Document text START

Change has come to WhiteHouse.gov – When will it come to your Website?
Image: Brick Obama by ~emeph
Immediately after Barack Obama has been sworn in as the new president of the United States
the Whitehouse.gov website has been relaunched.
Some of the most important aspects of this change are:
- It has a blog
- It’s valid “XHTML 1.0 Transitional”
- It’s robots.txt file is one line long
- It uses the by now industry standard jQuery JavaScript library
- It has a Spanish version
- It focuses on public good, just read the notice on gifts below the contact form
Besides that we recognize some common sense best practices like
- Very content rich
- Clean URLs and directory structure “/agenda/civil_rights/”
- user and search engine optimized HTML titles like “civil rights”
Of course there are some drawbacks here too
- Some too small font sizes, especially in the menu at the bottom
- The homepage is more than 1 megabyte in size, mostly due to scripts and images
- No direct social media connection
- No 301 URL redirection of old documents, they resulted in a 404 not found error
Nonetheless we clearly recognize that change has come to WhiteHouse.gov, when will it come to your website?
Technology is at the forefront of change, use it accordingly, in a SEO 2.0 manner like Obama does, or get left behind.
Last updated: January 30th, 2017. Due to recent political events I had to remove all outgoing links to the White House website.

Document text END
Data START

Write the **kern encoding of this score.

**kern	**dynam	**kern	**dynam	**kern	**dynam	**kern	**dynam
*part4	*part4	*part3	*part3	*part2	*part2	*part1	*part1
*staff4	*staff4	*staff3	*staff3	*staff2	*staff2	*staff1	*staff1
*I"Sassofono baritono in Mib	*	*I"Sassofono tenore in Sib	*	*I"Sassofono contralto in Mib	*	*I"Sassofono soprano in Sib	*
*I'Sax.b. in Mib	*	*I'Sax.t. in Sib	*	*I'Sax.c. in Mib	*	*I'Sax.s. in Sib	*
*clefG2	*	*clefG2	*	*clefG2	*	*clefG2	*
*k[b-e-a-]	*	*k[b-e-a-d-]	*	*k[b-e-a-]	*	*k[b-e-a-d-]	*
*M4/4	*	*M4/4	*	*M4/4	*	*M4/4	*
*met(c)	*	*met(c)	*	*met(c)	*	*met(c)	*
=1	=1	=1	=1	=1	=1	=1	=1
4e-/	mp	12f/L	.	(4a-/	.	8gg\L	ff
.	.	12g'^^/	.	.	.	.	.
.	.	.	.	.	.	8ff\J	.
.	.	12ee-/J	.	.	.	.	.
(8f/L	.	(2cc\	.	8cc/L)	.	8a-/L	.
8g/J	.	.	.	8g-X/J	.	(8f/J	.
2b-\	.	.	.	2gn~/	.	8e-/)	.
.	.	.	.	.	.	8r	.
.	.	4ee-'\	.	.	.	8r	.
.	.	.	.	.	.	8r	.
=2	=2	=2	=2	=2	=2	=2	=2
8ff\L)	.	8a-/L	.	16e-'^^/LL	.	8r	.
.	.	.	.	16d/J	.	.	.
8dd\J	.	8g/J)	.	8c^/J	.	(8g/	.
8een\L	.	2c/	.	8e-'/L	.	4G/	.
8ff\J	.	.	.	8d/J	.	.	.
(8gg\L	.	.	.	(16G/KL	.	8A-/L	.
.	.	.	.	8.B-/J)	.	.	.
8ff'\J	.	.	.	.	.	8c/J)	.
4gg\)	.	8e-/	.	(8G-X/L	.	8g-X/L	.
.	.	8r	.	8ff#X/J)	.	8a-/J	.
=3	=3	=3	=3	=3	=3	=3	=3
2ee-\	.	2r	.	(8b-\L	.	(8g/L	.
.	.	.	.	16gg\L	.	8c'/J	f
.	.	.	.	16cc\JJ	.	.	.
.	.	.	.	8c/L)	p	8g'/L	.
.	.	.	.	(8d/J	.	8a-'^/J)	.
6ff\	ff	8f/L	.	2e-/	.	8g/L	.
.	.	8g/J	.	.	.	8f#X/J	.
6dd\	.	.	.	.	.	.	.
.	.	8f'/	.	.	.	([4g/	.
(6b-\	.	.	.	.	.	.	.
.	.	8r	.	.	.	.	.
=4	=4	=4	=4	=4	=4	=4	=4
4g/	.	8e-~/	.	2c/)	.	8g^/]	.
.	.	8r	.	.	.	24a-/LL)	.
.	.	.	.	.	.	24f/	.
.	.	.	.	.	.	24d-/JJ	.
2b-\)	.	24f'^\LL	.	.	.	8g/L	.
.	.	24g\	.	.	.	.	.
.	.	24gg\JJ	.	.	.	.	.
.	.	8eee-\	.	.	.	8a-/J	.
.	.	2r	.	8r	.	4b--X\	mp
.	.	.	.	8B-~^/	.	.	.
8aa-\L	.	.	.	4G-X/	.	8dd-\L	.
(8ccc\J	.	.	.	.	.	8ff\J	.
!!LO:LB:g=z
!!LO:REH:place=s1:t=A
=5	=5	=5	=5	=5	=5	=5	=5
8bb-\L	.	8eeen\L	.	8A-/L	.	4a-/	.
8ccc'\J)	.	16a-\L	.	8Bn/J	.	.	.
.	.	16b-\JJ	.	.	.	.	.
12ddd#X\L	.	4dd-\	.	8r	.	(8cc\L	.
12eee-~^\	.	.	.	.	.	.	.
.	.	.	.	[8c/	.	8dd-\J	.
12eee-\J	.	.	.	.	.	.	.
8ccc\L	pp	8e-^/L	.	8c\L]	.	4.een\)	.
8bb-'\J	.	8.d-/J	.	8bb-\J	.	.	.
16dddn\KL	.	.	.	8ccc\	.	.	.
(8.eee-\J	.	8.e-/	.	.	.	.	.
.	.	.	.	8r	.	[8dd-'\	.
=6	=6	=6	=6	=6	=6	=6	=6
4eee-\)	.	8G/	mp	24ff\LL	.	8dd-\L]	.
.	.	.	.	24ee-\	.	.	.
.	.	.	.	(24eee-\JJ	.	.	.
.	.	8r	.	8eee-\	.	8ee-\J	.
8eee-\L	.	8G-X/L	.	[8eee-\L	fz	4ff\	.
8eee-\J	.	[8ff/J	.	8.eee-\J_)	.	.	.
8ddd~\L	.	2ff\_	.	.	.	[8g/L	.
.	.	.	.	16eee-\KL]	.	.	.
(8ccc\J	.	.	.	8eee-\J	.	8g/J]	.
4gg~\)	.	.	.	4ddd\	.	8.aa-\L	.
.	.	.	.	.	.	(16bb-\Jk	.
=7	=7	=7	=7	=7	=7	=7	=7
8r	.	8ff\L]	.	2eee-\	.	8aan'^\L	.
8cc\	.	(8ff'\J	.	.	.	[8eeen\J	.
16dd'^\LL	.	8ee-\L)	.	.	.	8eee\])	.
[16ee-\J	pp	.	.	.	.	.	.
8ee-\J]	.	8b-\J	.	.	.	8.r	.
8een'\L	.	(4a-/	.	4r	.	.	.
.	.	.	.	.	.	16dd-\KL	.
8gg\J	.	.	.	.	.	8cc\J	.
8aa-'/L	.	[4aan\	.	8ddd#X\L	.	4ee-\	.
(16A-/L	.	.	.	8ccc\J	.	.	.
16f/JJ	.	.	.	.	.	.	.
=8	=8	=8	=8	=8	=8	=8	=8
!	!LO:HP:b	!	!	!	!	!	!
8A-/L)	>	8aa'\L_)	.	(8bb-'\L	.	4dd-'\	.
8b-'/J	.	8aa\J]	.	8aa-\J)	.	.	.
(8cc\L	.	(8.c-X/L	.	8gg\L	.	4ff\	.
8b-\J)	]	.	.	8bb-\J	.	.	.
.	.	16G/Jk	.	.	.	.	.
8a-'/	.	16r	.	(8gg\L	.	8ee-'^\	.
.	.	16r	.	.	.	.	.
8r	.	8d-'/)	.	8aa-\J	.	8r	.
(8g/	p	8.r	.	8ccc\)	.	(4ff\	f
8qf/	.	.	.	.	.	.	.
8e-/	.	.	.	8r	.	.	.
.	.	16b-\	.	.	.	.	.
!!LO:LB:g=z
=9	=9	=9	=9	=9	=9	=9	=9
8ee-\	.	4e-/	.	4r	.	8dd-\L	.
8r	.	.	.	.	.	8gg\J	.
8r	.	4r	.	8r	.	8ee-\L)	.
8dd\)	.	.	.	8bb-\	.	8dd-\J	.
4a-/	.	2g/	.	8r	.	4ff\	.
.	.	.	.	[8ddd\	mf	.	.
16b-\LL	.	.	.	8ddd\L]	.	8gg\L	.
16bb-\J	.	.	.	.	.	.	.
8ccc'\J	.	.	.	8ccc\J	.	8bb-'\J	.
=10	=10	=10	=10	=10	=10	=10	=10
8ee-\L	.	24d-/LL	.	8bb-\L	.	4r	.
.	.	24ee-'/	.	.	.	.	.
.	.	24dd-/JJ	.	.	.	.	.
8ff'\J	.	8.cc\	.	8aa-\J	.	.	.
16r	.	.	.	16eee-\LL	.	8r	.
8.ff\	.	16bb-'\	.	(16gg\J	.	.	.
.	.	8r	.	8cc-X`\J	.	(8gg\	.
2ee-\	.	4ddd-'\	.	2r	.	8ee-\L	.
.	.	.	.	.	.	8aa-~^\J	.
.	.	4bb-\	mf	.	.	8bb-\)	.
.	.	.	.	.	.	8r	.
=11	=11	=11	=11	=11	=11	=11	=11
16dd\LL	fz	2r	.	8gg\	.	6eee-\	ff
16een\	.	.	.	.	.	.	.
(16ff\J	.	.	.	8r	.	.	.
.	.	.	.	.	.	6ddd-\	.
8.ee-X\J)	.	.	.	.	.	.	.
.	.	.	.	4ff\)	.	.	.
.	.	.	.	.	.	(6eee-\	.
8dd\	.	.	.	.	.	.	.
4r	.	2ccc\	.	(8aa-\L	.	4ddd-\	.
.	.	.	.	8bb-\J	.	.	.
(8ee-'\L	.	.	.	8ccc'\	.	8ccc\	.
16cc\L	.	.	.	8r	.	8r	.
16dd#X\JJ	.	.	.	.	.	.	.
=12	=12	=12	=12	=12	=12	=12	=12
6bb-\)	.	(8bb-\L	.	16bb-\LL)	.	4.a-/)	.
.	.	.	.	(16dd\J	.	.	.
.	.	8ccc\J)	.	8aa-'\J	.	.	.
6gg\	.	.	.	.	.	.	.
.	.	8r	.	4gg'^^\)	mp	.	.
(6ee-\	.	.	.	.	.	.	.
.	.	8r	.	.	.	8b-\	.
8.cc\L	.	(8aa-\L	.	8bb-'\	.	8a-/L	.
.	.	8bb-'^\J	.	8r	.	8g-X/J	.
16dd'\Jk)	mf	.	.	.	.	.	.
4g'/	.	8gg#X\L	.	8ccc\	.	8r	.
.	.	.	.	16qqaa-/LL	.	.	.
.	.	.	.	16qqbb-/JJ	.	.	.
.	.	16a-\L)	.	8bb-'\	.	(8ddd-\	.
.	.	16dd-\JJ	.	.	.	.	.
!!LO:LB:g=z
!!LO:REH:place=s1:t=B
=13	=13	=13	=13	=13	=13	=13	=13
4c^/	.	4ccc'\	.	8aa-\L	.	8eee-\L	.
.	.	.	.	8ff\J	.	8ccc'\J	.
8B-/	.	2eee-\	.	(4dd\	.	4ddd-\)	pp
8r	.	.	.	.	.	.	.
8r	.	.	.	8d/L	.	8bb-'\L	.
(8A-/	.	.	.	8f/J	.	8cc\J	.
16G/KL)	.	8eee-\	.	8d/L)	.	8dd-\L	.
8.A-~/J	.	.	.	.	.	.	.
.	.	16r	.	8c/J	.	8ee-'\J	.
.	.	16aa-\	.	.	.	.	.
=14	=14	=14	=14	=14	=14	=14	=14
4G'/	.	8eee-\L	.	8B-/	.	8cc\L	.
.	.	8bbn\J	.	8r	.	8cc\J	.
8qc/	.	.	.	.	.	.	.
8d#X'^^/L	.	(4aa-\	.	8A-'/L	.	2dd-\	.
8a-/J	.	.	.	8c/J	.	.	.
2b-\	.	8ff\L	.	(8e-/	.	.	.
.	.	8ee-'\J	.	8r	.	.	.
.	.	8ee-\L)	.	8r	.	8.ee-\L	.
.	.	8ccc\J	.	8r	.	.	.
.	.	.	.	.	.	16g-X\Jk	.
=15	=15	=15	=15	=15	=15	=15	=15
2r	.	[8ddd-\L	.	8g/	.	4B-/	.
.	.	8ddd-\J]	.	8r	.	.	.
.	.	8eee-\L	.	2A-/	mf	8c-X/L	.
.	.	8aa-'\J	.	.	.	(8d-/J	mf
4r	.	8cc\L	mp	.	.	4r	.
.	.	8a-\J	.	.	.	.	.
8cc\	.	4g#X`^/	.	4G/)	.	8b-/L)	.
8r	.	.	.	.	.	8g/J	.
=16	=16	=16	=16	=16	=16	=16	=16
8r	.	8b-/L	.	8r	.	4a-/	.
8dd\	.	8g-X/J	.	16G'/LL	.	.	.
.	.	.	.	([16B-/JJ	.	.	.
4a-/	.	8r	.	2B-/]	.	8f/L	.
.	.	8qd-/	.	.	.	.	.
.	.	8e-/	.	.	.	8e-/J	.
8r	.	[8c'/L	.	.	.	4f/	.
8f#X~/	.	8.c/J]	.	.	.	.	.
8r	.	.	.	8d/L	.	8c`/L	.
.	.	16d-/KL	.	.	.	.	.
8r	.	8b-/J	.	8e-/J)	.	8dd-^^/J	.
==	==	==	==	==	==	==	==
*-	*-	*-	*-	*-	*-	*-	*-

Data END

* [Using the information]
1. Answer these questions using the article on the WhiteHouse.gov relaunch:
(a) Which JavaScript library does the relaunched site use?
(b) How large is the homepage, and what accounts for most of that size?
(c) What did the author remove in the update dated January 30th, 2017?
2. Carry on the article about the WhiteHouse.gov relaunch from the point where it stops.

* [Task responses]
1.
(a) The jQuery JavaScript library.
(b) More than 1 megabyte, mostly due to scripts and images.
(c) All outgoing links to the White House website.

2.
The new website is preety good, but I wonder why they didn’t make it XHTML Strict valid.
Yeah, the markup passes validation which is a good thing, but it’s still pretty bad markup. It suffers from divitus and terrible class names.
So valid? yes. Semantic? not so much.
But it is a nice looking and usable site. I’m hoping it will be that way for the next 8 years ;)
There’s numerous CSS errors, but other than that it’s a nice design!
Barack, his team, and what he’s doing is inspiring in so many ways.
I wouldn´t think a 1-line robots.txt is necessarily a good thing, but I guess that´s not really the point here.
Amazing that somebody thought about changing those kind of things…
what is the meaning behind the picture?
Is no direct social media connection summarily a bad thing?
Yes, social media is a must by now, just read this:
http://www.businessweek.com/technology/content/feb2009/tc20090218_335887.htm
Agree with onreaect, social media has truly become a must in the new world of marketing and PR.